Top of The input

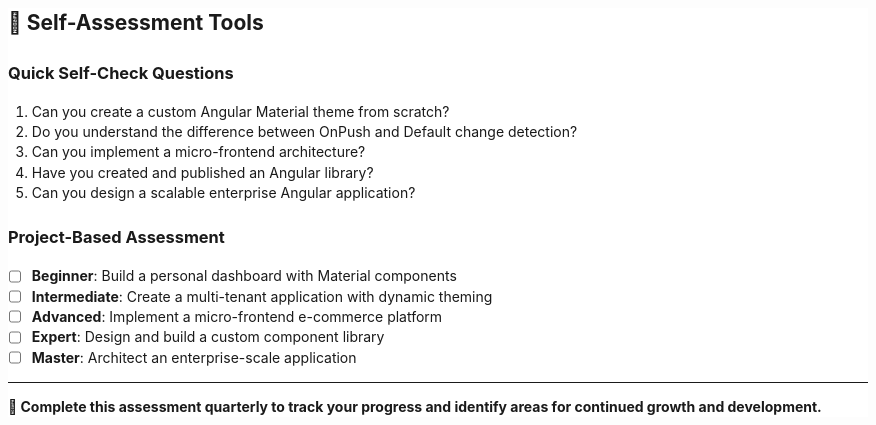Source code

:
 ```markdown
```

## 🔧 **Self-Assessment Tools**

### **Quick Self-Check Questions**
1. Can you create a custom Angular Material theme from scratch?
2. Do you understand the difference between OnPush and Default change detection?
3. Can you implement a micro-frontend architecture?
4. Have you created and published an Angular library?
5. Can you design a scalable enterprise Angular application?

### **Project-Based Assessment**
- [ ] **Beginner**: Build a personal dashboard with Material components
- [ ] **Intermediate**: Create a multi-tenant application with dynamic theming  
- [ ] **Advanced**: Implement a micro-frontend e-commerce platform
- [ ] **Expert**: Design and build a custom component library
- [ ] **Master**: Architect an enterprise-scale application

---

**🎯 Complete this assessment quarterly to track your progress and identify areas for continued growth and development.**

Bottom of The input

> Prompt
Give back the listing exactly, without a single picture.

> Solved problem
Source code

:
 ```markdown
```

## 🔧 **Self-Assessment Tools**

### **Quick Self-Check Questions**
1. Can you create a custom Angular Material theme from scratch?
2. Do you understand the difference between OnPush and Default change detection?
3. Can you implement a micro-frontend architecture?
4. Have you created and published an Angular library?
5. Can you design a scalable enterprise Angular application?

### **Project-Based Assessment**
- [ ] **Beginner**: Build a personal dashboard with Material components
- [ ] **Intermediate**: Create a multi-tenant application with dynamic theming  
- [ ] **Advanced**: Implement a micro-frontend e-commerce platform
- [ ] **Expert**: Design and build a custom component library
- [ ] **Master**: Architect an enterprise-scale application

---

**🎯 Complete this assessment quarterly to track your progress and identify areas for continued growth and development.**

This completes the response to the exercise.